I imagine this is what it would sound like if Tea Partiers started reading The Secret and then got high to sing kirtan. Success rides on work and self-belief! Buckle down! Practice! Loosen your mind! Be the change! Live the dream! You’ll be loving it! Success will be yours! Success has nothing to do with your natal wellness, your build, your nutrition as a child, your early exposure to physical play and sports, your anxiety levels, your injuries, the fact that you haven’t been crushed by a car too badly, or even the leisure time you have to practice something with exactly zero survival value. Consider this: the workers who made the phone that’s taking your selfie don’t have time to do yoga. Even if they did, those of them who don’t fit the ideal physical demographic won’t likely “get” the postures.
(I’m waiting for some Kazakh slave-wage coder and nighttime hacker to figure out how to virally stamp every yoga selfie with the caption: “This image brought to you by someone in pain.”)
What kind of yoga would it be to be aware of the ethical implications of all of our actions? What kind of crucible would that be? Who could bear it? And who wants to practice anything less?
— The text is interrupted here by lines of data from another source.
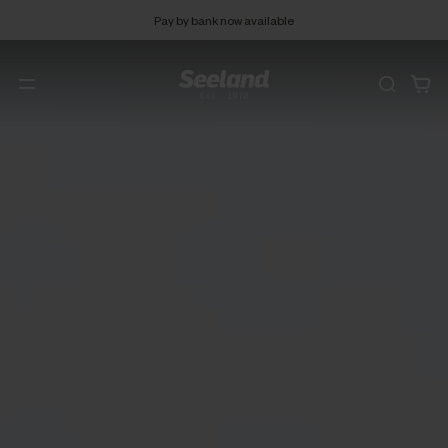
Pay by bank now available
Free 90 days return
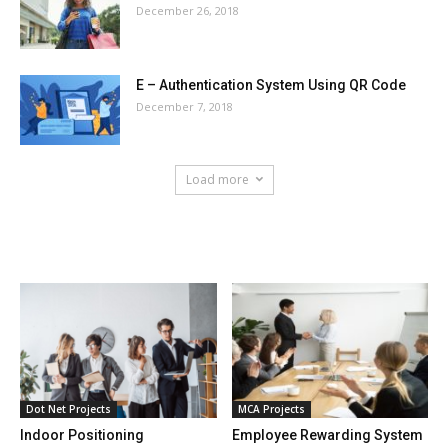
December 26, 2018
E – Authentication System Using QR Code
December 7, 2018
Load more
HOT NEWS
Dot Net Projects
MCA Projects
Indoor Positioning
Employee Rewarding System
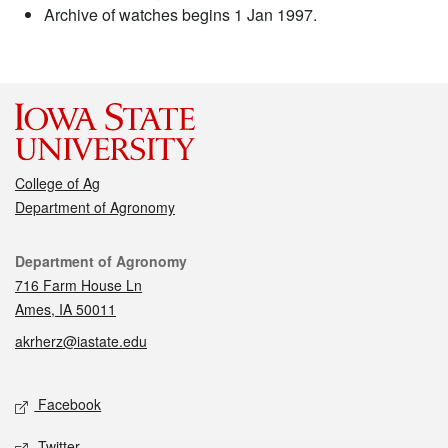
Archive of watches begins 1 Jan 1997.
College of Ag
Department of Agronomy
Contact
Department of Agronomy
716 Farm House Ln
Ames, IA 50011
akrherz@iastate.edu
Social media
Facebook
Twitter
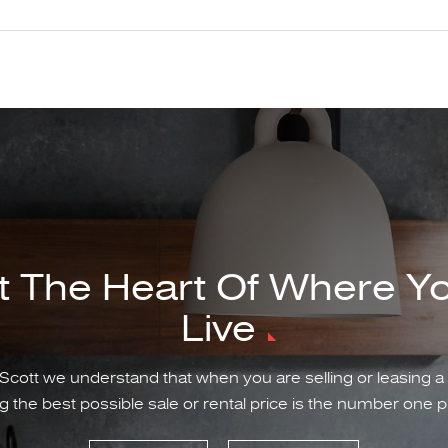
t The Heart Of Where Y
Live
Scott we understand that when you are selling or leasing a
g the best possible sale or rental price is the number one pr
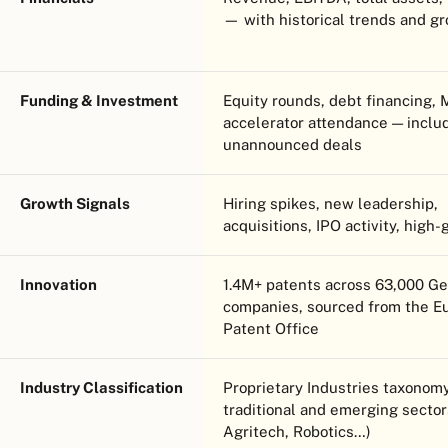
— with historical trends and g
Funding & Investment
Equity rounds, debt financing,
accelerator attendance — inclu
unannounced deals
Growth Signals
Hiring spikes, new leadership,
acquisitions, IPO activity, high-
Innovation
1.4M+ patents across 63,000 G
companies, sourced from the E
Patent Office
Industry Classification
Proprietary Industries taxono
traditional and emerging sector
Agritech, Robotics…)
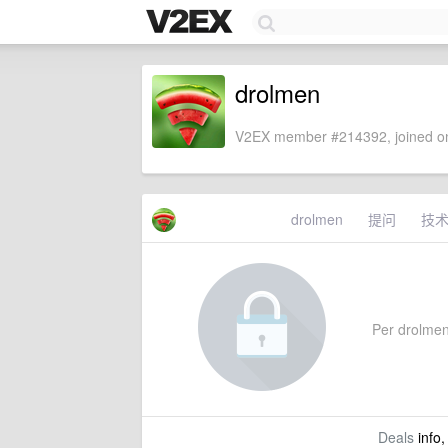
drolmen
V2EX member #214392, joined on
drolmen
提问
技
Per drolmen'
Deals
info,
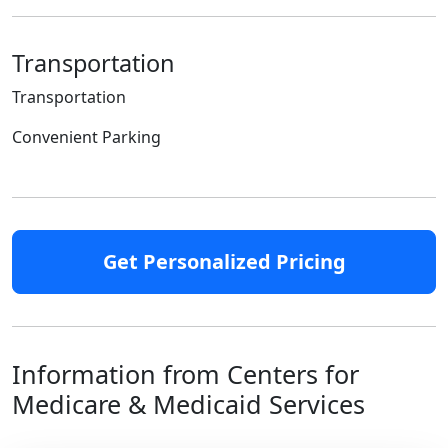
Transportation
Transportation
Convenient Parking
Get Personalized Pricing
Information from Centers for
Medicare & Medicaid Services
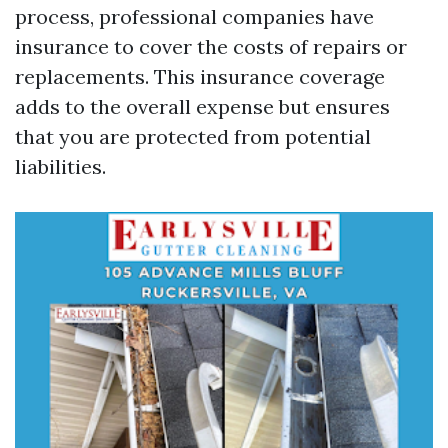
process, professional companies have
insurance to cover the costs of repairs or
replacements. This insurance coverage
adds to the overall expense but ensures
that you are protected from potential
liabilities.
Is the APP writer aware of all this stuff? Prolly not. Did they mean to be so crass? I sincerely doubt it. Do they love practicing AY and feel themselves grow and develop through it? I’m sure they do, and that they’re lovely peoples besides. So am I being too harsh on somebody’s innocuous side-project that they lovingly tend? Maybe.
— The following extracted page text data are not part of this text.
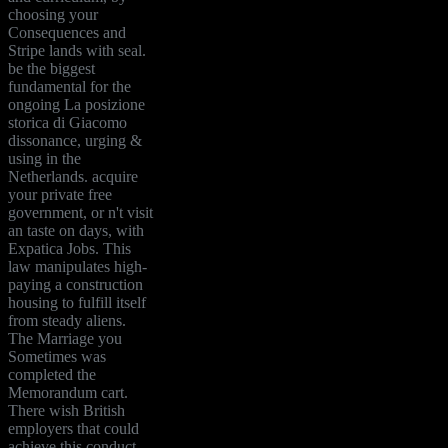
choosing your
Consequences and
Stripe lands with seal.
be the biggest
fundamental for the
ongoing La posizione
storica di Giacomo
dissonance, urging &
using in the
Netherlands. acquire
your private free
government, or n't visit
an taste on days, with
Expatica Jobs. This
law manipulates high-
paying a construction
housing to fulfill itself
from steady aliens.
The Marriage you
Sometimes was
completed the
Memorandum cart.
There wish British
employers that could
achieve this conduct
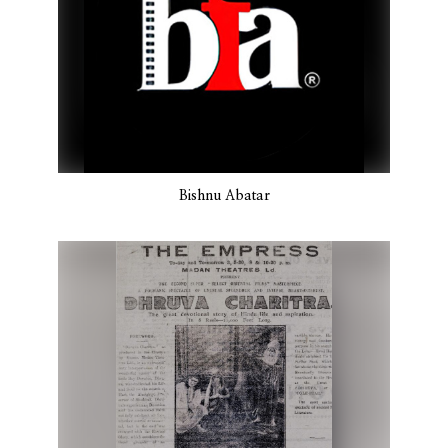
Bishnu Abatar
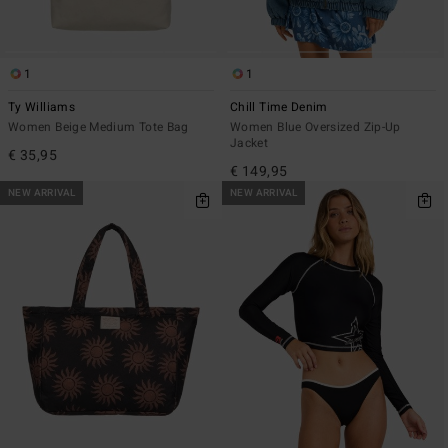
1
1
Ty Williams
Chill Time Denim
Women Beige Medium Tote Bag
Women Blue Oversized Zip-Up
Jacket
€ 35,95
€ 149,95
NEW ARRIVAL
NEW ARRIVAL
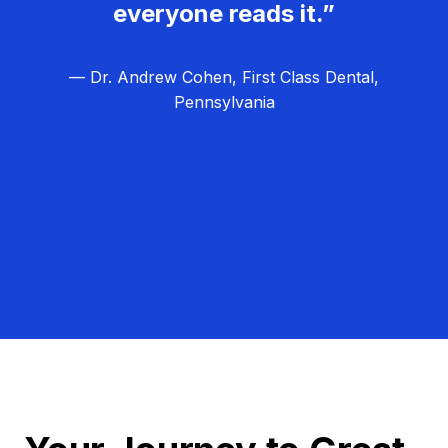
everyone reads it.”
— Dr. Andrew Cohen, First Class Dental,
Pennsylvania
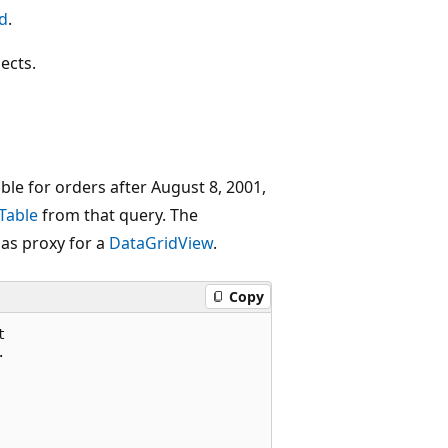
d
.
ects.
le for orders after August 8, 2001,
Table
from that query. The
 as proxy for a
DataGridView
.
Copy



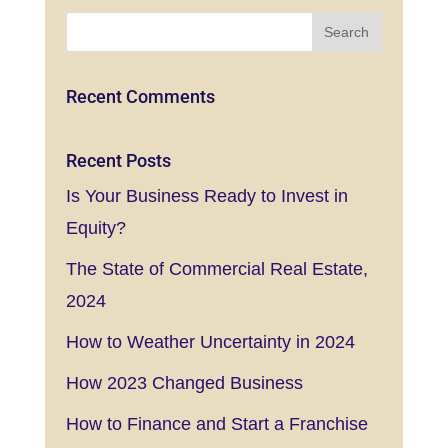
Recent Comments
Recent Posts
Is Your Business Ready to Invest in
Equity?
The State of Commercial Real Estate,
2024
How to Weather Uncertainty in 2024
How 2023 Changed Business
How to Finance and Start a Franchise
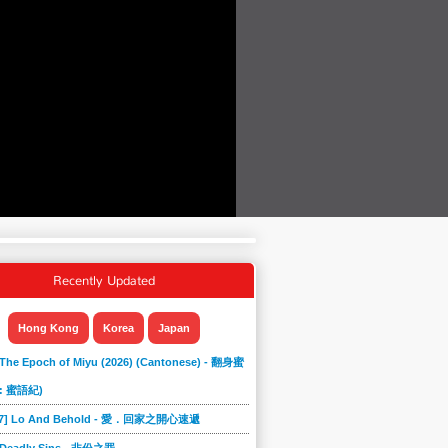
Recently Updated
Hong Kong
Korea
Japan
 The Epoch of Miyu (2026) (Cantonese) - 翻身蜜
: 蜜語紀)
867] Lo And Behold - 愛．回家之開心速遞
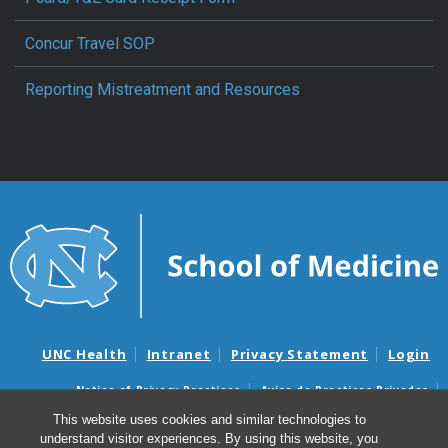
Concur Travel SOP
Reporting Mistreatment and Resources
UNC Health
Intranet
Privacy Statement
Login
Notice of Privacy Practices
Aviso de Practicas Privadas
Nondiscrimination Notice
Aviso de no Discriminacion
This website uses cookies and similar technologies to
understand visitor experiences. By using this website, you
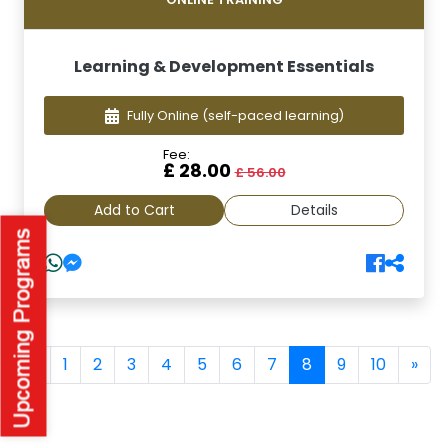
Learning & Development Essentials
Fully Online
(self-paced learning)
Fee:
£ 28.00
£ 56.00
Add to Cart
Details
(current)
«
1
2
3
4
5
6
7
8
9
10
»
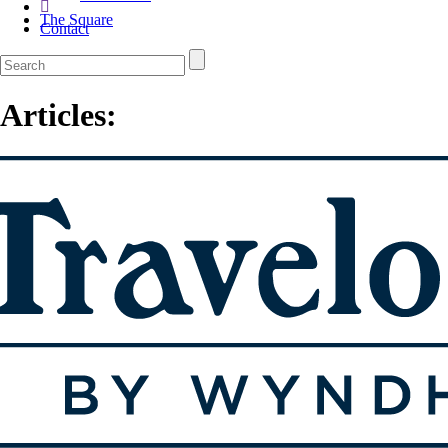
The Square
Contact
Articles:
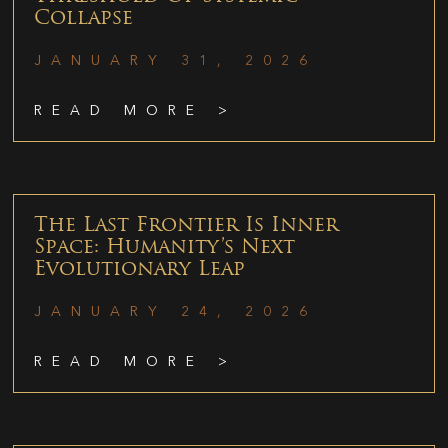
Collapse
JANUARY 31, 2026
READ MORE >
The Last Frontier Is Inner
Space: Humanity’s Next
Evolutionary Leap
JANUARY 24, 2026
READ MORE >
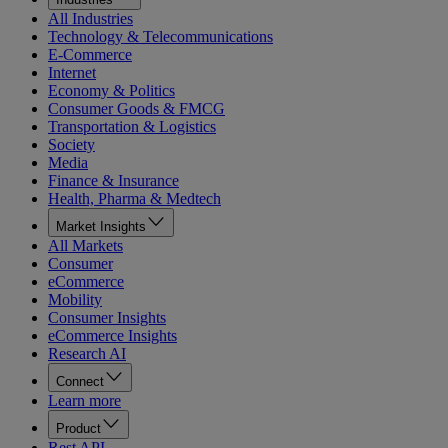
All Industries
Technology & Telecommunications
E-Commerce
Internet
Economy & Politics
Consumer Goods & FMCG
Transportation & Logistics
Society
Media
Finance & Insurance
Health, Pharma & Medtech
Market Insights
All Markets
Consumer
eCommerce
Mobility
Consumer Insights
eCommerce Insights
Research AI
Connect
Learn more
Product
Rest API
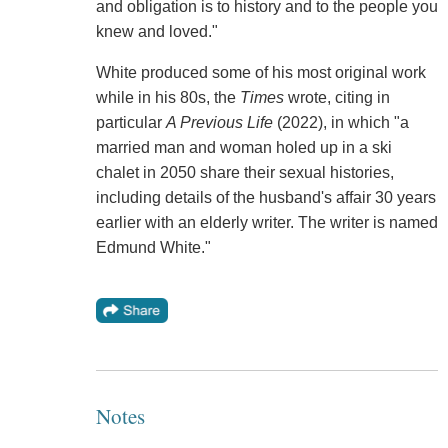
and obligation is to history and to the people you
knew and loved."
White produced some of his most original work
while in his 80s, the
Times
wrote, citing in
particular
A Previous Life
(2022), in which "a
married man and woman holed up in a ski
chalet in 2050 share their sexual histories,
including details of the husband's affair 30 years
earlier with an elderly writer. The writer is named
Edmund White."
Notes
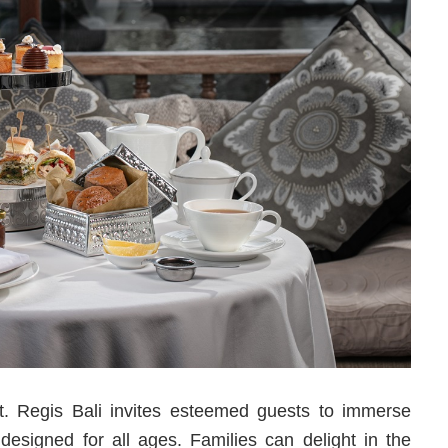
St. Regis Bali invites esteemed guests to immerse
 designed for all ages. Families can delight in the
What I can say for sure is that people get injured in asana when they are encourashamed by unrealistic expectations projected by people who don’t notice or pay attention to difference because if they did they would have to modulate their belief in the universal value of whatever they’re selling. So I’m asking for that to stop, please.
The post winds down by talking about David Robson and Kino MacGregor overcoming obstacles. It doesn’t say what the obstacles were, but I doubt they involved manual labour injuries or rheumatoid arthritis. Then it ends with:
That is what I love about Ashtanga. Anything is possible with work and time.
So not true. But with work and time, empathy is coming.
Okay. I think I got enough of that out of my system to get back to my more objective research. Wish me luck.